The Spoils

How Do You Not Like Me?

Jesse Eisenberg has gotten angrier.  His first play, Asuncion, was a merciless takedown of white, liberal politics, but at its center was a genuinely warm if dysfunctional love story.  His follow-up, The Revisionist, was admittedly colder, pitting a self-absorbed, pretentious writer against a savvy, Polish Holocaust survivor.  But The Spoils, now being produced by The New Group at the Pershing Square Signature Center, makes John Osborne look positively placid.  Ben (Mr. Eisenberg) is a film school dropout who lives in an expensive apartment funded by his parents.  He allows his only friend, Kaylan (Kunal Nayyar), to crash for free, though it could be argued that Kaylan pays in emotional turmoil: Ben is hot-and-cold, sometimes full of praise, more often an indefatigable bully who refuses to conform to any social niceties: “You’re looking very Indian tonight,” tells Kaylan’s girlfriend, Reshma (Annapurna Sriram), after interrupting their weekly date.  But things get worse—and much more awkward—when Ben finds out that an old childhood companion, Teddy (Michael Zegen), is marrying his first crush, Sarah (Erin Darke).  Typically histrionic, he tells Kaylan, “I think that was the last time I was really in love.”

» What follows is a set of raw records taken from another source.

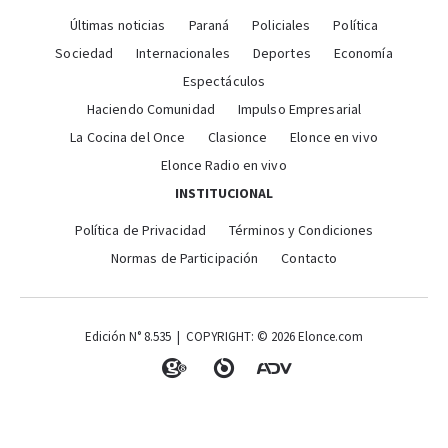
Últimas noticias
Paraná
Policiales
Política
Sociedad
Internacionales
Deportes
Economía
Espectáculos
Haciendo Comunidad
Impulso Empresarial
La Cocina del Once
Clasionce
Elonce en vivo
Elonce Radio en vivo
INSTITUCIONAL
Política de Privacidad
Términos y Condiciones
Normas de Participación
Contacto
Edición N° 8.535 | COPYRIGHT: © 2026 Elonce.com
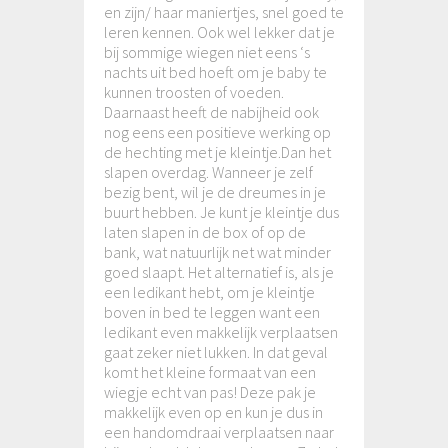
en zijn/ haar maniertjes, snel goed te
leren kennen. Ook wel lekker dat je
bij sommige wiegen niet eens ‘s
nachts uit bed hoeft om je baby te
kunnen troosten of voeden.
Daarnaast heeft de nabijheid ook
nog eens een positieve werking op
de hechting met je kleintje.Dan het
slapen overdag. Wanneer je zelf
bezig bent, wil je de dreumes in je
buurt hebben. Je kunt je kleintje dus
laten slapen in de box of op de
bank, wat natuurlijk net wat minder
goed slaapt. Het alternatief is, als je
een ledikant hebt, om je kleintje
boven in bed te leggen want een
ledikant even makkelijk verplaatsen
gaat zeker niet lukken. In dat geval
komt het kleine formaat van een
wiegje echt van pas! Deze pak je
makkelijk even op en kun je dus in
een handomdraai verplaatsen naar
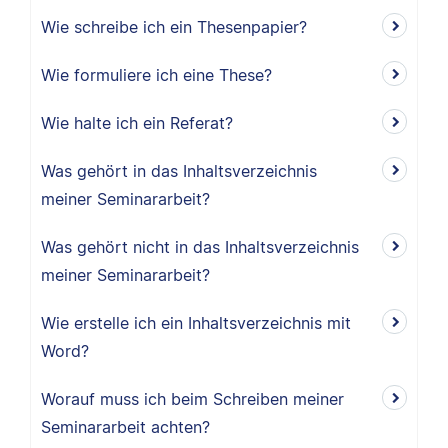
Wie schreibe ich ein Thesenpapier?
Wie formuliere ich eine These?
Wie halte ich ein Referat?
Was gehört in das Inhaltsverzeichnis
meiner Seminararbeit?
Was gehört nicht in das Inhaltsverzeichnis
meiner Seminararbeit?
Wie erstelle ich ein Inhaltsverzeichnis mit
Word?
Worauf muss ich beim Schreiben meiner
Seminararbeit achten?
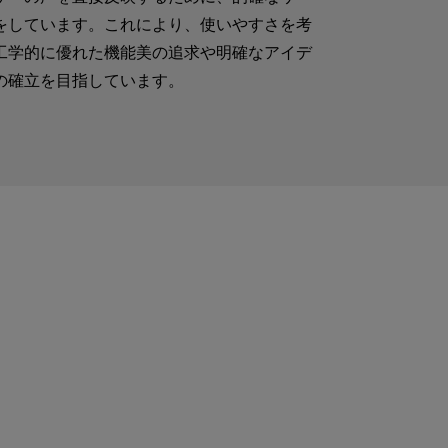
をしています。これにより、使いやすさを考
工学的に優れた機能美の追求や明確なアイデ
の確立を目指しています。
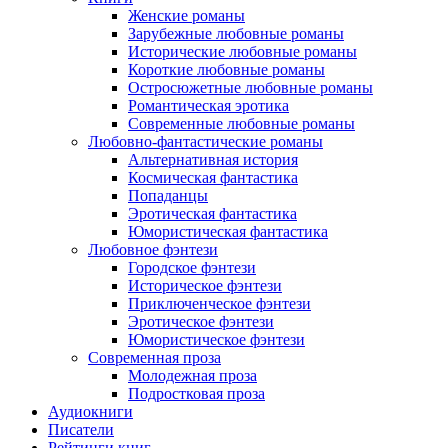
Женские романы
Зарубежные любовные романы
Исторические любовные романы
Короткие любовные романы
Остросюжетные любовные романы
Романтическая эротика
Современные любовные романы
Любовно-фантастические романы
Альтернативная история
Космическая фантастика
Попаданцы
Эротическая фантастика
Юмористическая фантастика
Любовное фэнтези
Городское фэнтези
Историческое фэнтези
Приключенческое фэнтези
Эротическое фэнтези
Юмористическое фэнтези
Современная проза
Молодежная проза
Подростковая проза
Аудиокниги
Писатели
Рейтинги книг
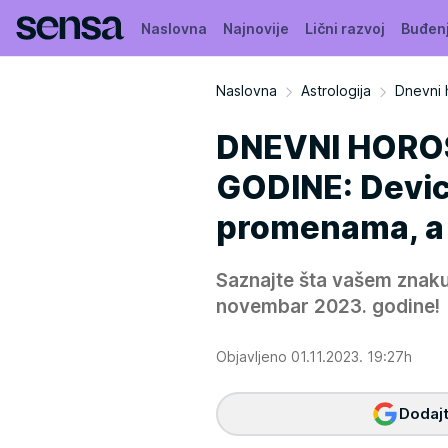
Naslovna
Najnovije
Lični razvoj
Buđen
Naslovna
Astrologija
Dnevni 
DNEVNI HORO
GODINE: Devic
promenama, a 
Saznajte šta vašem znaku
novembar 2023. godine!
Objavljeno 01.11.2023. 19:27h
Dodajt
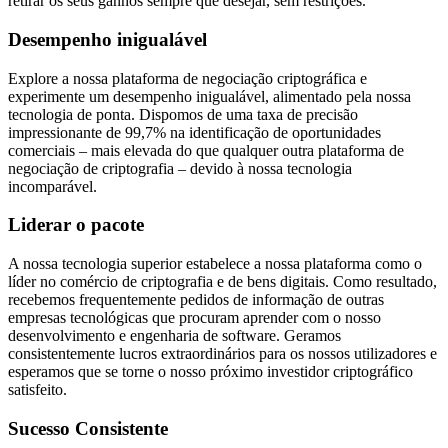
retirar os seus ganhos sempre que desejar, sem restrições.
Desempenho inigualável
Explore a nossa plataforma de negociação criptográfica e
experimente um desempenho inigualável, alimentado pela nossa
tecnologia de ponta. Dispomos de uma taxa de precisão
impressionante de 99,7% na identificação de oportunidades
comerciais – mais elevada do que qualquer outra plataforma de
negociação de criptografia – devido à nossa tecnologia
incomparável.
Liderar o pacote
A nossa tecnologia superior estabelece a nossa plataforma como o
líder no comércio de criptografia e de bens digitais. Como resultado,
recebemos frequentemente pedidos de informação de outras
empresas tecnológicas que procuram aprender com o nosso
desenvolvimento e engenharia de software. Geramos
consistentemente lucros extraordinários para os nossos utilizadores e
esperamos que se torne o nosso próximo investidor criptográfico
satisfeito.
Sucesso Consistente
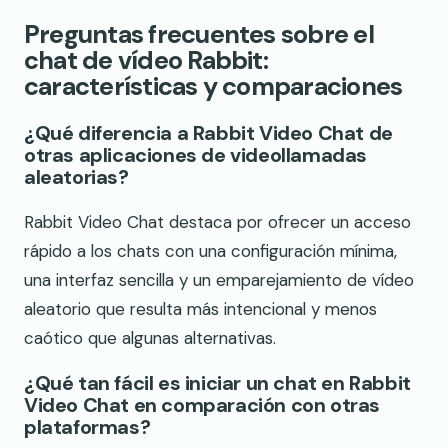
Preguntas frecuentes sobre el
chat de vídeo Rabbit:
características y comparaciones
¿Qué diferencia a Rabbit Video Chat de
otras aplicaciones de videollamadas
aleatorias?
Rabbit Video Chat destaca por ofrecer un acceso
rápido a los chats con una configuración mínima,
una interfaz sencilla y un emparejamiento de vídeo
aleatorio que resulta más intencional y menos
caótico que algunas alternativas.
¿Qué tan fácil es iniciar un chat en Rabbit
Video Chat en comparación con otras
plataformas?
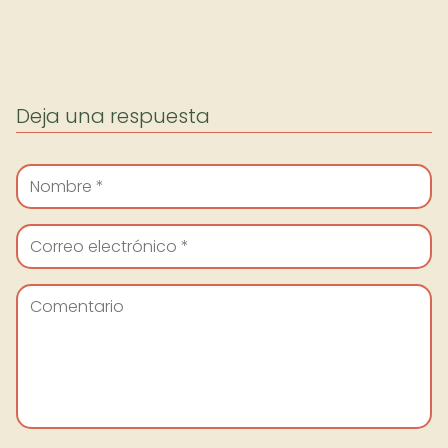
Deja una respuesta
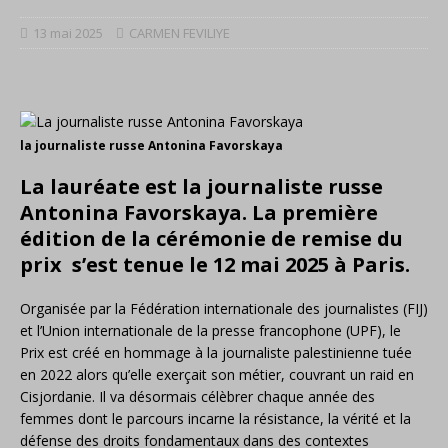
13 mai 2025
CARMEN FEVILIYE
la journaliste russe Antonina Favorskaya
La lauréate est la journaliste russe
Antonina Favorskaya. La première
édition de la cérémonie de remise du
prix s’est tenue le 12 mai 2025 à Paris.
Organisée par la Fédération internationale des journalistes (FIJ)
et l’Union internationale de la presse francophone (UPF), le
Prix est créé en hommage à la journaliste palestinienne tuée
en 2022 alors qu’elle exerçait son métier, couvrant un raid en
Cisjordanie. Il va désormais célèbrer chaque année des
femmes dont le parcours incarne la résistance, la vérité et la
défense des droits fondamentaux dans des contextes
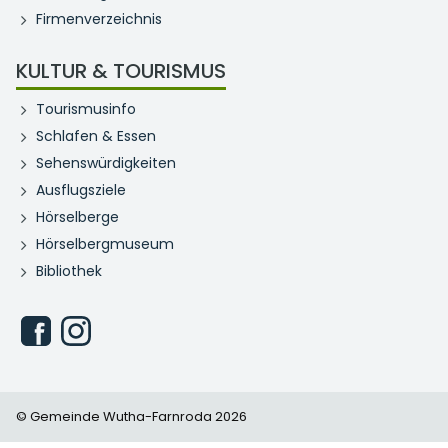
Firmenverzeichnis
KULTUR & TOURISMUS
Tourismusinfo
Schlafen & Essen
Sehenswürdigkeiten
Ausflugsziele
Hörselberge
Hörselbergmuseum
Bibliothek
© Gemeinde Wutha-Farnroda 2026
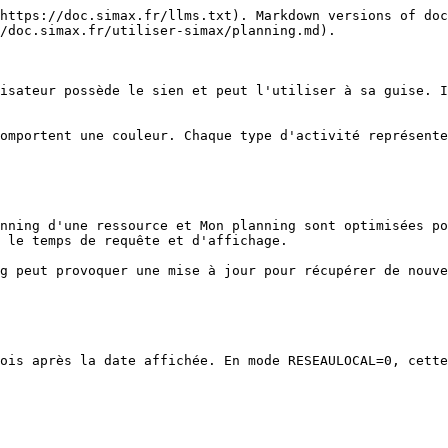
https://doc.simax.fr/llms.txt). Markdown versions of doc
/doc.simax.fr/utiliser-simax/planning.md).

isateur possède le sien et peut l'utiliser à sa guise. I
omportent une couleur. Chaque type d'activité représente
nning d'une ressource et Mon planning sont optimisées po
 le temps de requête et d'affichage.

g peut provoquer une mise à jour pour récupérer de nouve
ois après la date affichée. En mode RESEAULOCAL=0, cette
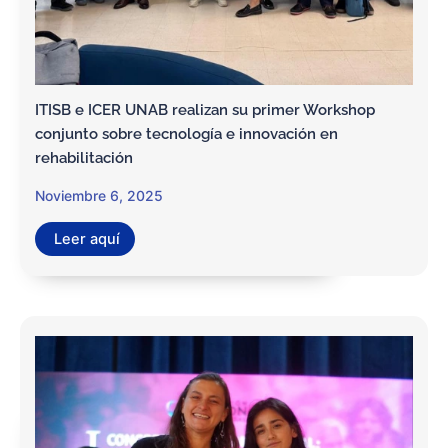
ITISB e ICER UNAB realizan su primer Workshop
conjunto sobre tecnología e innovación en
rehabilitación
Noviembre 6, 2025
Leer aquí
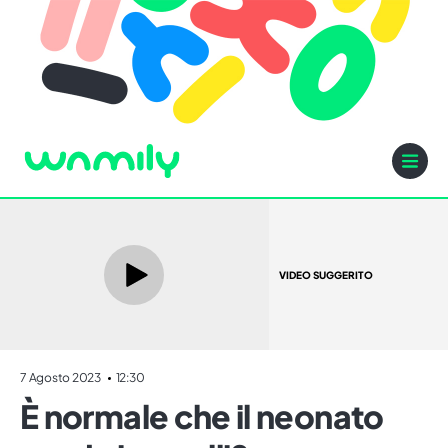
VIDEO SUGGERITO
7 Agosto 2023
12:30
È normale che il neonato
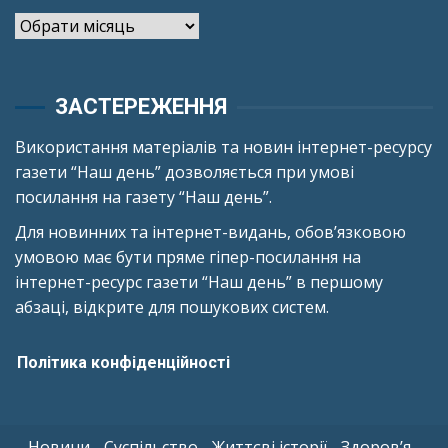
Архіви
ЗАСТЕРЕЖЕННЯ
Використання матеріалів та новин інтернет-ресурсу
газети “Наш день” дозволяється при умові
посилання на газету “Наш день”.
Для новинних та інтернет-видань, обов’язковою
умовою має бути пряме гіпер-посилання на
інтернет-ресурс газети “Наш день” в першому
абзаці, відкрите для пошукових систем.
Політика конфіденційності
Новини
Суспільство
Життєві історії
Здоров’я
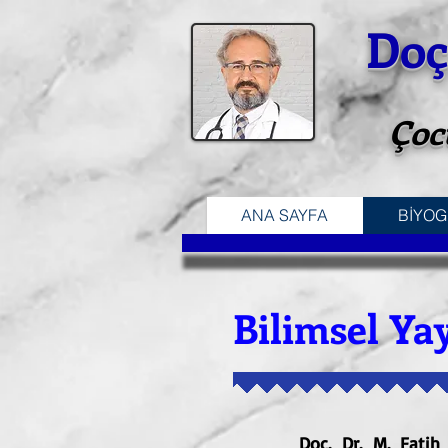
Doç
Çoc
ANA SAYFA
BİYOG
Bilimsel Ya
Doç. Dr. M. Fatih A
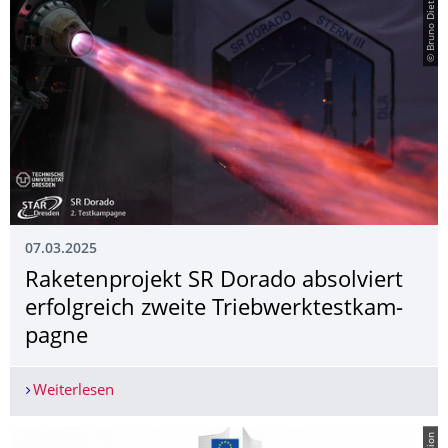
© Bruno Dietze
07.03.2025
Raketenprojekt SR Dorado absolviert
erfolgreich zweite Triebwerktestkam­
pagne
Weiterlesen
Raketenprojekt SR Dorado absolviert erfolgreic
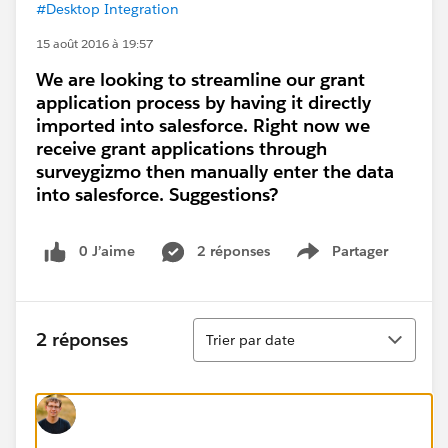
#Desktop Integration
15 août 2016 à 19:57
We are looking to streamline our grant
application process by having it directly
imported into salesforce. Right now we
receive grant applications through
surveygizmo then manually enter the data
into salesforce. Suggestions?
0 J’aime
2 réponses
Partager
Show menu
Tri
2 réponses
Trier par date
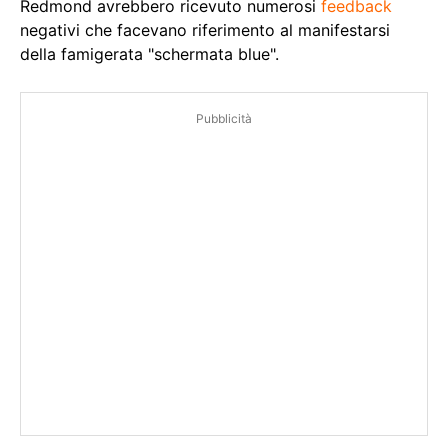
Redmond avrebbero ricevuto numerosi
feedback
negativi che facevano riferimento al manifestarsi
della famigerata "schermata blue".
Pubblicità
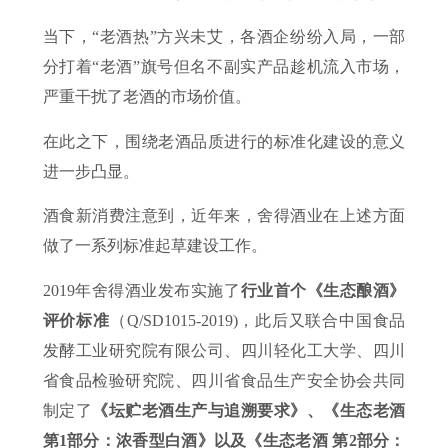
当下，“老酒热”方兴未艾，各酒企纷纷入局，一部
分打着“老酒”旗号但名不副实产品趁机流入市场，
严重干扰了老酒的市场价值。
在此之下，围绕老酒品质进行的标准化建设的意义
进一步凸显。
酒食新消费注意到，近年来，舍得酒业在上述方面
做了一系列标准起草建设工作。
2019年舍得酒业发布实施了
行业首个《生态酿酒》
评价标准
（Q/SD1015-2019)，此后又联合中国食品
发酵工业研究院有限公司、四川轻化工大学、四川
省食品检验研究院、四川省食品生产安全协会共同
制定了
《坛贮老酒生产与追溯要求》、《生态老酒
第1部分：浓香型白酒》以及《生态老酒 第2部分：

Unsurprisingly, Mr. Eisenberg plays Ben with ease, as his particular brand of nervous energy lends itself quite well to bursts of rudeness.  Mr. Nayyar is also good, his Kaylan a mitigating presence, politely juggling his contemptuous roommate with a superficially more pleasant girlfriend.  And Mr. Zegen turns Teddy, a Wall Street “hot shot,” into the tamest and most endearing of the play’s characters; his stuttering pleasantness is the ideal target for Ben’s vitriol.

Mr. Eisenberg is clearly attracted to despicable people, and Ben comes pretty close to being completely unsympathetic.  He has clearly learned from a young age that open hostility is the greatest defense against social rejection, and he has the air of a child who flips over a board game when he realizes he’s losing, or who insists on breaking everyone’s toys after he’s broken his own.  But he also has a kind of integrity.  At his lowest, he says, “You cannot just go through life happy and popular … And shut the rest of the world out,” and while there is some selfishness here (one suspects he might not feel this way if he were popular), he is arguing for a kind of ethics: in the face of the misery experienced by most people in the world, how can we allow ourselves to laugh and drink with friends?  Isn’t happiness a little perverse?  Doesn’t it require a herculean rejection of reality?  In this context, to the victor belongs not the spoils but the guilt of victory.

The Spoils runs through June 28th at the Alice Griffin Jewel Box Theatre.  480 W. 42nd Street  New York, NY.  2 hours 20 minutes.  One intermission.